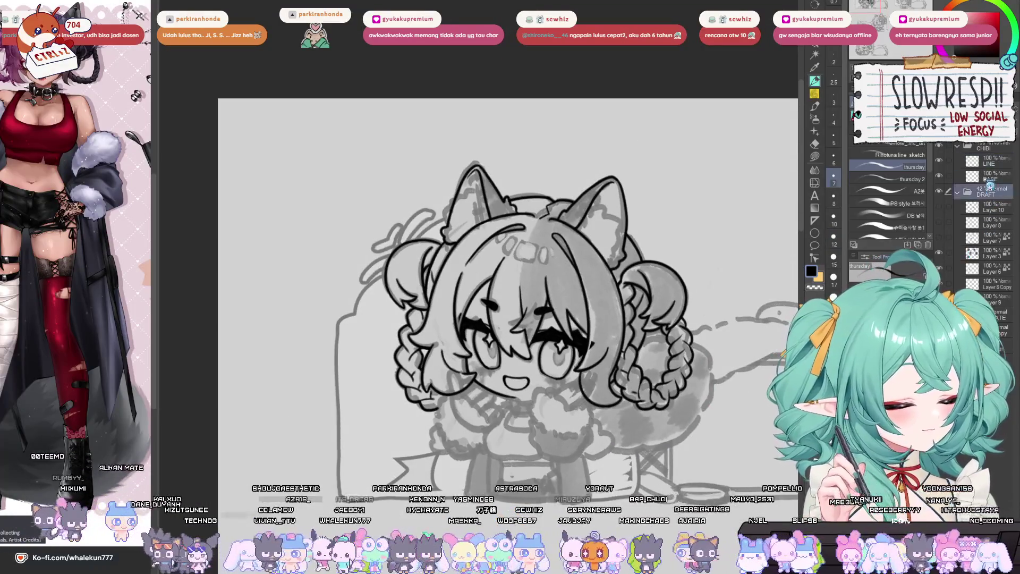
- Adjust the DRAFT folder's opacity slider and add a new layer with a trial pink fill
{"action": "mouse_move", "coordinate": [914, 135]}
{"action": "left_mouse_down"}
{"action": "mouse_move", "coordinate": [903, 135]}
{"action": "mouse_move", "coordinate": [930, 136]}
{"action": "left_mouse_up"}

::::::

Copy the listing character for character, pictures omitted.

### EXERCISE OUTPUT
- Adjust the DRAFT folder's opacity slider and add a new layer with a trial pink fill
{"action": "mouse_move", "coordinate": [914, 135]}
{"action": "left_mouse_down"}
{"action": "mouse_move", "coordinate": [903, 135]}
{"action": "mouse_move", "coordinate": [930, 136]}
{"action": "left_mouse_up"}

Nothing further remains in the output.